Shapes created by the Harvard Algorithm

A simple origami fold could change not only how we pack away furniture, but also how we perform surgeries and use robotics, according to a new Nature Materials study. The Miura-ori fold, which creates a pattern of mountains and valleys on a flat sheet of paper can easily be folded and unfolded, making it perfect for applications where an object needs to be flat until used, like a folding table, or even a heart stent.

“The collapsibility, transportability, and deployability of Miura-ori folded objects makes it a potentially attractive design for everything from space-bound payloads to small-space living to laparoscopic surgery and soft robotics,” said Levi Dudte, one of the authors of the paper.

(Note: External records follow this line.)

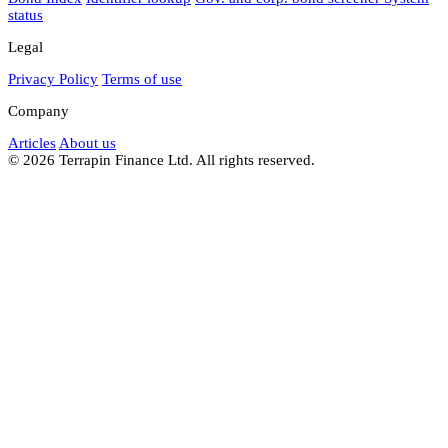
status
Legal
Privacy Policy
Terms of use
Company
Articles
About us
© 2026 Terrapin Finance Ltd. All rights reserved.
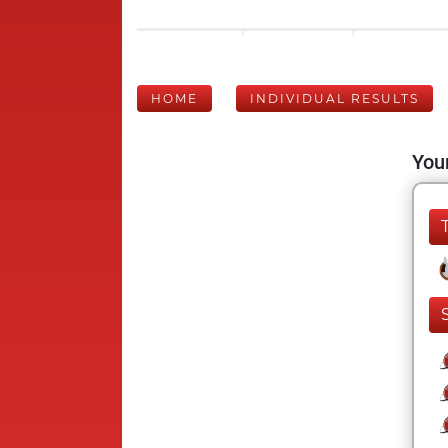
HOME
INDIVIDUAL RESULTS
Your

Dudte and his Harvard colleagues are far from the first people to come up with the idea of using a Miura-ori fold in a scientific context, but they did manage to create an algorithm that lets them input a desired shape, and have the computer calculate a folding pattern that can be laid out on a flat material, essentially creating a blueprint for complicated shapes like vases.

“The really exciting thing about this fold is it is completely scalable,” said lead author L. Mahadevan. “You can do this with graphene, which is one atom thick, or you can do it on the architectural scale.”

Previous research involving Miura-ori folds has focused on programable materials that could one day alter their stiffness on command, solar panels that can expand in space, and, on a much smaller scale, folding maps conveniently.

Origami-like folds are also inspiring all sorts of other inventions, from robots to retinas and everything in between. As it turns out, origami is just as valuable to science as it is to art.